The tools of the craft are a gadget enthusiast’s dream.
The investigators carry an electro-magnetic field detector, what some folks call a ghost detector. Maczek says it just reveals whether an electro-magnetic field is present or not. They also use Burger’s IR camera, which presents a green-tinted image and allows the investigators to shoot in dark rooms.
“People may be familiar with the IR image because that’s what they use on those television ghost hunter shows,” Maczek said.
It’s important to make that distinction because part of Burger’s motivation for investigating is to debunk those types of shows.
Maczek’s motivations stem from his curiosity, his psychology education and his religious leanings.
“I’m attempting to answer life’s big questions, but with my psychology background I don’t just believe something at face value; I’ve got to have evidence,” he said. “I’ve got to see it and record it and I’ve got to be able to show it to somebody and say there is a face or a body or something there. That’s kind of the challenge. Nobody has really found that yet.”
Both admit reaction to their endeavors run the gamut.
“We get mixed reactions in most cases,” Maczek said. “First, I explain I’m not crazy and that I’m as sane as the next person, but that I’m just trying to investigate and see what I can find out. Even though I’m in the Air Force I’m in no way associated with the AF or DoD as far as this investigating goes.
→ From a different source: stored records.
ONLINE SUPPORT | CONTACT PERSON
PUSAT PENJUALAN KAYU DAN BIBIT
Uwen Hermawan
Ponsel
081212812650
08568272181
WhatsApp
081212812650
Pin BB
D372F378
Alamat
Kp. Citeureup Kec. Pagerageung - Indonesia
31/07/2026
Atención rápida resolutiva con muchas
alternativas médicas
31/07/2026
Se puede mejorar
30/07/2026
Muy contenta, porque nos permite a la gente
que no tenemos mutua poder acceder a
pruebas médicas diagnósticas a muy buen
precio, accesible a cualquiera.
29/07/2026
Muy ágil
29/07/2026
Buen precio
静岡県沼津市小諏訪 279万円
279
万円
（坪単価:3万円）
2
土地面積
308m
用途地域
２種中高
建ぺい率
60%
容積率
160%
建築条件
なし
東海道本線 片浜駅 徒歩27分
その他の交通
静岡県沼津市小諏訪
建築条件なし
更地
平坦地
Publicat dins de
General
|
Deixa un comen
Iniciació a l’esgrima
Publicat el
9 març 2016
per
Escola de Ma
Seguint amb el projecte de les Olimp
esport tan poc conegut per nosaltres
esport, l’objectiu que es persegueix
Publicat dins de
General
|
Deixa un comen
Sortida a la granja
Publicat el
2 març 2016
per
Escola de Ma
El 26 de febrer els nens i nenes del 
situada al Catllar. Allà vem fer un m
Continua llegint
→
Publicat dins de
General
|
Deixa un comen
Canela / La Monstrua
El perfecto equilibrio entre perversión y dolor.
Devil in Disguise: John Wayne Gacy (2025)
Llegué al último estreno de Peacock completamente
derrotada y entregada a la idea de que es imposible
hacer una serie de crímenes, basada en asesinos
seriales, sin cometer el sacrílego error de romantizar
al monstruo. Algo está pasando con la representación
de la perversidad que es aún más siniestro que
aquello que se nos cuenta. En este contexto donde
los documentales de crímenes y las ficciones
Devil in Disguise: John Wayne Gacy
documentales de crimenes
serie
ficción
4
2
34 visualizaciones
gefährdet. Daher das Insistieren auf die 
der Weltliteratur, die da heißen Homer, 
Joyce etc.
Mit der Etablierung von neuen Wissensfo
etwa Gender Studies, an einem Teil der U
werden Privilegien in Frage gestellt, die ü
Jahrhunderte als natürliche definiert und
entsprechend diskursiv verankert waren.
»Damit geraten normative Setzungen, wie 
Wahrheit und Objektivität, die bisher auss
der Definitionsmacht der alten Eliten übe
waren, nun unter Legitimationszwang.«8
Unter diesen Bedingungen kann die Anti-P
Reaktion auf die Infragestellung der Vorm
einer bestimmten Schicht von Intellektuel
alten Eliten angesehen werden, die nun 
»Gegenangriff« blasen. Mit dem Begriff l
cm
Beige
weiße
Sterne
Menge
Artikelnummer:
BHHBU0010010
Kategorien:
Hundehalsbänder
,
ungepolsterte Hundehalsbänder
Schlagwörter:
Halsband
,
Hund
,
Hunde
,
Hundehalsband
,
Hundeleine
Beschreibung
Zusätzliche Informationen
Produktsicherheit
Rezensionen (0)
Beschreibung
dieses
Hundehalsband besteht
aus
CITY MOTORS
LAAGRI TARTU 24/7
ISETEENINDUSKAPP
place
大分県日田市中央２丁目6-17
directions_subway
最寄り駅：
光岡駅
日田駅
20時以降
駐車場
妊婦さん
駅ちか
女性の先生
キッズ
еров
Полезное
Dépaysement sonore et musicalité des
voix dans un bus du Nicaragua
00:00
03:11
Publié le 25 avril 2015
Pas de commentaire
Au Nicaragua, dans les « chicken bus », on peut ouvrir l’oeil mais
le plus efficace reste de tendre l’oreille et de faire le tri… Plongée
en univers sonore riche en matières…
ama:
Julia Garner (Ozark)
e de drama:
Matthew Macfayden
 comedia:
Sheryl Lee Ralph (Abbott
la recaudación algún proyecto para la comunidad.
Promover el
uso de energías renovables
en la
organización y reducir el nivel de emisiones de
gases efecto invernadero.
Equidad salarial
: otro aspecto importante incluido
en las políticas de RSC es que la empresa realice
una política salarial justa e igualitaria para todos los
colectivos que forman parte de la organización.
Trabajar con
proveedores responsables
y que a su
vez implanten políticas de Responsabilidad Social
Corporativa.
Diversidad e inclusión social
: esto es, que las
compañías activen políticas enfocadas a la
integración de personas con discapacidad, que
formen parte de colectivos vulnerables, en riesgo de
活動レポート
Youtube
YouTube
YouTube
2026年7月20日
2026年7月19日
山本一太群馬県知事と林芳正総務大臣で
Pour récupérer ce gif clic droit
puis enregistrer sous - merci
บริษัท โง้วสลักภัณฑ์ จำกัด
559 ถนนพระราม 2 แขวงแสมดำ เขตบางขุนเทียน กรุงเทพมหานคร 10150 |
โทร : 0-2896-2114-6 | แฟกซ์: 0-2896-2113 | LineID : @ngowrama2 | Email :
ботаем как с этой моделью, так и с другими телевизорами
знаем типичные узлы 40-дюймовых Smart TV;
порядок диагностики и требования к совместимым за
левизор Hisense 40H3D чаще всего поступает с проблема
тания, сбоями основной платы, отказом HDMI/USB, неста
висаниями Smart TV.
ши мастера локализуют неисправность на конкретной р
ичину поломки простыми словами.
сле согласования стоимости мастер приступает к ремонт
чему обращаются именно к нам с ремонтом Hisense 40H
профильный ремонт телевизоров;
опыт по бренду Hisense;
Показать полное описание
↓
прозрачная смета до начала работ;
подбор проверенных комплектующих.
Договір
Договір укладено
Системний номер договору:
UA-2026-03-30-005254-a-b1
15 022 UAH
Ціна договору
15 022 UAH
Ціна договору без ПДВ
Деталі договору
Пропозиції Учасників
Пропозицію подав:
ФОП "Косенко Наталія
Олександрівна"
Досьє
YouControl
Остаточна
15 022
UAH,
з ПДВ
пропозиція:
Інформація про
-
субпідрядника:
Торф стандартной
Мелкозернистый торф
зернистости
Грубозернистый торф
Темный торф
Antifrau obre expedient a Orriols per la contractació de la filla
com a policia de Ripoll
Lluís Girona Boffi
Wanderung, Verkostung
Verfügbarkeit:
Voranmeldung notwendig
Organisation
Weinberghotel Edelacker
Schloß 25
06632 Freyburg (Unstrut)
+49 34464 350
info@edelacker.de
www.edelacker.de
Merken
It’s just my own fascination.”
Sometimes they are warmly received, other times not and many remain skeptical, but agree to let the PIs go ahead with their investigations.
“We’ve had only a few investigations so far that haven’t revealed much, but we’re planning to visit locations on Fort Carson and the Pioneer’s Museum downtown,” Maczek said. “Word-of-mouth has spun around my neighborhood too so I’ve done some investigations there.”
Burger finds the proposition of investigating buildings where people have reported activity extremely exciting and even plans to bring his teenage son along for future investigations.
In the meantime, Maczek’s squadron commander has thrown well wishes to the pair.
“I encourage our entire 1 SOPS team to find ways to get involved with our local community to make positive impact,” said. Lt. Col. Mike Manor, 1 SOPS commander. “Although some people may be skeptical about this type of research, I’m sure there are many within our community who are equally interested in Maczek’s work.”